*READING PASSAGE*
_____
Python Pandas For Your Grandpa - 2.5 Series Missing Values
In this section, we’ll see how to use NaN
to represent missing or invalid values in a Series. Let’s start by talking about NaN
prior to version 1.0.0. So, back in the day, if you wanted to represent missing or invalid data, you had to use NumPy’s special floating point constant, np.nan
. So, if you had a Pandas Series of integers like this
import numpy as np
import pandas as pd
roux = pd.Series([1, 2, 3])
print(roux)
## 0 1
## 1 2
## 2 3
## dtype: int64
And then you set the 2nd element to np.nan
.
roux.iloc[1] = np.nan
The Series would get cast to floats because nan only exists in NumPy as a floating point constant.
print(roux)
## 0 1.0
## 1 NaN
## 2 3.0
## dtype: float64
By the time you’re reading this article, this may have changed, but at the moment, fixing this problem is still on the NumPy Roadmap.
So, in the past you couldn’t have a Pandas Series of integers with NaN
values, because you couldn’t (and still can’t) have a NumPy array of integers with NaN
values. If you wanted NaN
values, your Series had to be a Series of floats.
Then Pandas released version 1.0.0 which included a Nullable integer datatype. It’s called “Int64” with a capital “I” to differentiate it from NumPy’s “int64” with a lower case “i”. So, let’s rebuild that Series, roux
, this time specifying dtype='Int64'
.
roux = pd.Series([1, 2, 3], dtype='Int64')
And, again, let’s set the 2nd element to np.nan
.
roux.iloc[1] = np.nan
print(roux)
## 0 1
## 1 <NA>
## 2 3
## dtype: Int64
This time, the Series retains its Int64 datatype, and doesn’t get cast to float. In this case, a better way set that value to NaN
is to use pd.NA
.
roux.iloc[1] = pd.NA
print(roux)
_____
*DATASET SECTION*
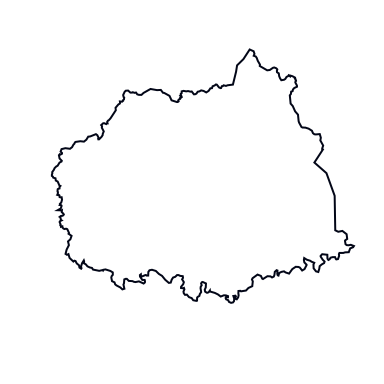 outline of Adansi Akrofuom, Ashanti, Ghana, rotated 342°
{"feature_id": "2480657B88279606337785", "entity_name": "Adansi Akrofuom", "entity_type": "district", "adm_level": 2, "iso_a3": "GHA", "parent_name": "Ghana", "parent_adm1": "Ashanti", "projection": "mercator", "projection_center": [-1.679, 6.031], "detail": "fine", "context": "isolated", "style": "outline", "palette": "ink", "viewbox_px": 384, "rotation_deg": 342, "n_neighbors": 0, "source": "geoboundaries", "source_scale": "gbopen_adm2", "svg_char_len": 5951}
<svg xmlns="http://www.w3.org/2000/svg" viewBox="0 0 384 384"><g transform="rotate(342 192 192)"><path d="M213.3,93.1L212.7,94.8L211.7,95.1L211.2,96.4L210.5,96.8L210.9,97.4L211.5,97.0L211.6,98.5L210.6,98.7L210.2,99.2L209.6,99.0L209.2,99.9L207.9,100.0L207.1,100.8L207.2,101.7L206.2,102.0L205.5,101.8L200.9,98.5L200.3,93.6L196.2,89.2L195.1,88.7L193.9,85.3L190.2,84.3L184.4,81.2L176.5,82.8L174.0,84.0L171.5,83.2L170.1,82.2L169.5,80.1L167.9,79.9L166.5,78.8L165.8,79.0L164.1,78.4L162.6,75.8L160.3,75.2L158.9,75.9L156.5,78.5L156.3,80.5L156.7,81.2L155.9,82.9L154.6,83.5L154.6,84.0L153.4,84.5L151.4,83.6L151.1,85.1L150.7,85.6L149.0,86.0L145.3,88.3L144.8,90.7L137.2,96.8L134.9,98.1L134.1,98.2L133.0,99.1L132.9,100.7L132.1,100.5L131.4,100.9L129.7,99.4L128.7,99.2L126.3,100.3L126.8,101.6L126.1,103.0L126.8,107.1L125.1,109.1L124.6,110.3L123.0,111.6L119.9,113.2L119.2,113.0L119.2,112.3L119.9,111.6L119.5,108.7L118.5,107.3L112.3,107.7L110.4,107.3L107.7,109.6L104.8,110.7L101.5,109.2L96.8,108.4L95.9,108.7L95.1,109.7L93.9,110.3L91.8,112.3L89.3,113.2L85.1,111.2L81.2,110.9L79.5,113.0L80.4,114.6L80.2,115.4L78.4,115.8L77.9,115.2L76.8,115.9L76.4,119.2L77.8,122.1L77.3,122.7L75.1,123.1L72.3,125.5L70.7,125.8L68.6,126.9L67.6,128.1L65.2,129.9L65.0,131.0L64.2,132.0L63.7,133.4L64.4,134.3L64.5,135.5L66.4,136.8L66.0,139.0L67.5,140.6L67.9,144.8L68.7,145.6L67.6,146.3L67.1,147.7L65.5,147.7L65.1,147.9L64.3,149.8L64.5,150.7L63.9,151.7L63.9,152.4L63.0,153.1L63.7,153.6L64.5,153.7L64.9,154.3L64.5,155.9L65.1,156.4L66.4,156.7L66.0,159.2L64.4,161.6L62.8,162.4L62.9,162.9L62.2,163.5L63.6,164.3L63.7,164.9L61.8,167.5L61.1,167.3L58.6,167.8L61.8,169.0L62.0,169.7L62.5,169.5L61.9,170.9L63.0,172.9L63.1,173.9L61.7,174.6L59.9,174.3L58.5,174.8L59.0,175.4L58.7,178.1L59.2,178.7L57.6,178.9L56.8,179.6L57.0,182.3L56.5,182.7L56.8,183.2L56.7,184.0L57.2,184.3L57.0,184.6L58.1,184.6L57.9,185.9L58.4,187.0L59.2,187.8L60.9,188.0L61.9,188.8L62.4,193.0L61.7,193.6L63.9,196.5L61.7,199.4L58.8,200.7L58.5,204.5L55.0,208.0L52.6,211.8L53.7,213.1L55.3,212.9L55.2,216.9L57.7,221.5L58.9,221.0L59.9,221.7L60.3,224.3L61.9,226.8L61.6,229.1L62.9,230.7L63.3,230.4L63.5,228.4L65.5,225.7L68.0,223.6L68.0,224.4L67.3,226.5L68.6,227.9L69.6,230.4L71.5,232.2L73.4,233.3L73.9,235.2L79.4,238.3L82.8,238.6L83.1,239.2L83.7,238.6L85.8,238.9L90.0,241.9L91.8,244.0L91.1,246.3L89.6,247.2L88.8,248.4L88.4,252.1L90.4,254.0L90.4,256.1L91.3,257.5L94.4,260.7L95.7,263.1L97.8,263.1L98.2,258.9L99.1,257.8L100.6,254.2L102.2,254.1L103.2,254.5L104.4,257.0L107.9,258.4L108.9,259.4L110.4,260.2L113.9,260.6L117.7,264.1L119.2,263.5L119.7,262.4L119.8,261.0L117.6,260.3L116.4,256.4L116.8,254.9L117.9,254.5L117.5,256.1L117.9,256.9L122.0,256.6L122.5,256.7L123.1,257.5L124.5,257.9L125.8,254.5L127.4,253.3L129.9,253.6L133.2,255.9L135.2,259.7L137.6,262.5L139.4,267.2L141.9,271.3L143.8,271.6L145.6,269.1L147.6,267.5L149.8,267.5L152.1,266.4L153.6,266.9L154.8,268.1L157.2,269.2L156.9,270.9L155.6,272.0L156.4,275.2L155.1,277.0L152.3,278.8L151.9,279.9L153.7,280.8L154.7,280.7L154.7,282.2L153.1,284.1L152.9,285.8L153.6,287.7L155.4,288.0L156.7,291.1L158.9,292.8L159.7,295.3L162.5,296.9L163.2,296.9L164.2,294.1L164.8,293.6L166.9,293.1L167.9,291.5L169.8,290.0L170.4,286.1L171.1,284.7L172.4,283.7L172.4,281.8L173.4,280.9L174.4,280.9L177.0,283.3L175.6,287.0L173.9,288.9L173.7,290.8L175.0,292.4L175.8,292.6L177.0,292.4L178.6,291.2L178.4,292.2L182.5,295.0L185.0,297.4L187.0,300.3L190.4,300.1L192.3,300.8L194.1,302.2L193.7,303.2L192.0,302.4L191.2,303.2L191.3,304.6L193.0,306.1L193.2,307.9L194.9,309.5L196.9,309.7L198.3,308.7L199.2,306.4L199.2,303.7L201.2,304.0L201.5,304.8L200.2,306.3L200.2,307.0L201.4,307.9L203.3,306.5L204.5,304.5L204.7,302.9L205.6,300.5L207.4,300.9L207.9,301.6L212.9,302.4L216.0,300.7L220.2,300.2L222.2,295.8L222.0,293.7L223.0,292.7L228.8,290.8L231.6,293.1L232.0,296.1L232.6,296.7L237.7,295.4L240.6,296.5L241.7,298.0L243.7,297.7L244.8,296.3L246.1,293.5L248.3,292.5L249.0,293.1L247.8,296.2L247.8,297.7L248.4,298.2L249.9,296.0L252.3,295.6L255.0,295.9L256.1,297.4L259.1,299.6L263.6,296.3L267.5,295.2L270.1,296.2L271.2,297.2L272.5,300.7L275.2,300.1L278.4,296.9L278.5,296.5L277.1,293.7L277.4,291.2L278.3,289.5L280.2,291.8L283.4,294.1L284.0,295.1L286.4,297.1L285.1,298.5L284.1,302.2L285.4,305.8L287.4,307.1L289.3,304.4L290.5,302.0L292.9,301.0L295.7,300.4L296.6,299.1L295.4,296.8L294.4,293.1L294.6,292.5L296.6,291.4L301.3,293.5L300.3,297.0L300.4,298.2L300.8,298.8L302.2,298.4L303.5,297.3L305.6,297.4L307.9,298.1L308.1,300.1L308.4,300.7L310.1,300.9L312.2,298.2L312.5,296.5L313.4,295.5L317.0,296.7L318.9,296.7L322.5,297.7L325.0,294.5L328.2,294.3L329.3,293.4L326.7,291.3L324.3,291.0L322.7,290.3L321.9,289.1L322.4,285.7L322.8,285.3L325.1,284.6L326.0,279.9L323.0,275.5L318.8,275.0L316.4,272.7L326.5,239.7L325.7,215.6L317.5,201.8L330.4,191.4L328.7,192.6L329.3,190.8L331.1,188.4L330.0,182.6L331.3,180.2L331.4,176.4L327.5,175.5L326.2,174.9L325.2,173.4L325.0,170.8L322.5,167.8L319.7,165.8L317.0,164.8L316.2,164.0L315.3,159.1L315.3,157.6L316.7,151.2L315.0,147.2L314.4,141.4L313.1,138.4L314.9,130.3L316.3,129.4L317.3,127.2L318.8,127.2L319.7,125.7L321.4,124.7L324.4,124.3L324.7,123.1L324.1,119.8L324.5,119.0L325.3,118.5L325.4,117.7L325.0,117.1L325.3,116.1L324.9,115.6L325.3,115.0L323.4,113.0L321.4,111.6L321.0,112.3L320.0,110.9L319.5,111.4L317.4,111.8L315.7,113.3L314.2,113.7L311.5,113.3L310.9,111.2L310.7,108.8L311.2,106.0L309.9,104.4L310.1,103.1L311.0,101.8L310.7,101.0L310.2,100.2L308.7,99.0L307.4,98.9L303.7,100.0L301.1,99.5L295.4,93.1L296.0,91.8L295.1,87.6L295.0,84.5L294.5,82.8L292.8,81.5L294.1,79.9L294.1,77.2L290.9,74.3L282.0,81.5L274.0,85.5L271.1,91.2L264.1,102.5L258.8,101.5L257.1,101.6L255.0,100.3L254.1,100.8L253.1,100.6L251.8,102.1L251.2,102.0L250.0,100.9L248.8,97.6L248.0,97.1L246.4,97.7L244.3,97.8L243.1,99.4L241.5,99.1L239.0,101.0L236.3,101.7L234.3,99.5L232.1,98.2L230.2,98.6L228.4,98.4L226.6,99.8L225.2,100.0L224.0,99.7L222.8,96.3L221.5,96.1L219.5,94.8L217.6,94.5L215.2,93.2L213.3,93.1Z" fill="none" stroke="#020617" stroke-width="2"/></g></svg>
_____
*THE REQUEST*
Continue the Pandas tutorial on missing values in a Series, starting right after its last line.

*OUTPUT OF THE TASK*
## 0 1
## 1 <NA>
## 2 3
## dtype: Int64
You could also use the None
keyword, but I’d probably opt for pd.NA
.
Alright, now let’s see how this works on a Series of strings. So back in the day, if you wanted to build a Series of strings, you would do something like
gumbo = pd.Series(['a', 'b', 'c'])
print(gumbo)
## 0 a
## 1 b
## 2 c
## dtype: object
And then if you set the 2nd value to np.nan and the third value to None,
gumbo.iloc[1] = np.nan
gumbo.iloc[2] = None
and then you print the Series, it actually looks like this worked pretty well
print(gumbo)
## 0 a
## 1 NaN
## 2 None
## dtype: object
..but should it have?
Notice, the Series has dtype object. What this means is, we basically have a python list. Each element of the Series is actually just a pointer, or a memory address, pointing to some random location in your computer’s memory that’s storing the value of the element. This is bad because:
- it’s inefficient for data access and
- it doesn’t enforce a homogeneous datatype constraint on our Series
We’re supposed to have a Series of strings, but I set the second element to a floating point. Pandas 1.0.0 fixed both of these issues in one-fell-swoop with the StringDtype extension type. So, today we’d rebuild that Series just like before, except we’d specify dtype='string'
gumbo = pd.Series(['a', 'b', 'c'], dtype='string')
print(gumbo)
## 0 a
## 1 b
## 2 c
## dtype: string
And now if we set the 2nd value to np.nan
and the third value to None
, our Series would end up looking like this
gumbo.iloc[1] = pd.NA
gumbo.iloc[2] = None
print(gumbo)
## 0 a
## 1 <NA>
## 2 <NA>
## dtype: string
If you’re a little confused by this - don’t worry it’s not that important for using Pandas and it’s something you’ll probably understand more over time.
In any case, Pandas provides two helper functions for identifying nan values. If you have a Series x
with some nan values,
x = pd.Series([1, pd.NA, 3, pd.NA], dtype='Int64')
print(x)
## 0 1
## 1 <NA>
## 2 3
## 3 <NA>
## dtype: Int64
you can use pd.isna()
to check whether each value is nan
pd.isna(x)
## 0 False
## 1 True
## 2 False
## 3 True
## dtype: bool
and pd.notna()
to do the opposite.
pd.notna(x)
## 0 True
## 1 False
## 2 True
## 3 False
## dtype: bool
If you want to replace nan values with -1, you could do something like
x.loc[pd.isna(x)] = -1
and this works, but Pandas provides a really convenient fillna()
method that makes this event simpler. So instead you could just do
x.fillna(-1)
## 0 1
## 1 -1
## 2 3
## 3 -1
## dtype: Int64
Note that this returns a modified copy of x
, so x
doesn’t actually get changed here. You can see if I print(x)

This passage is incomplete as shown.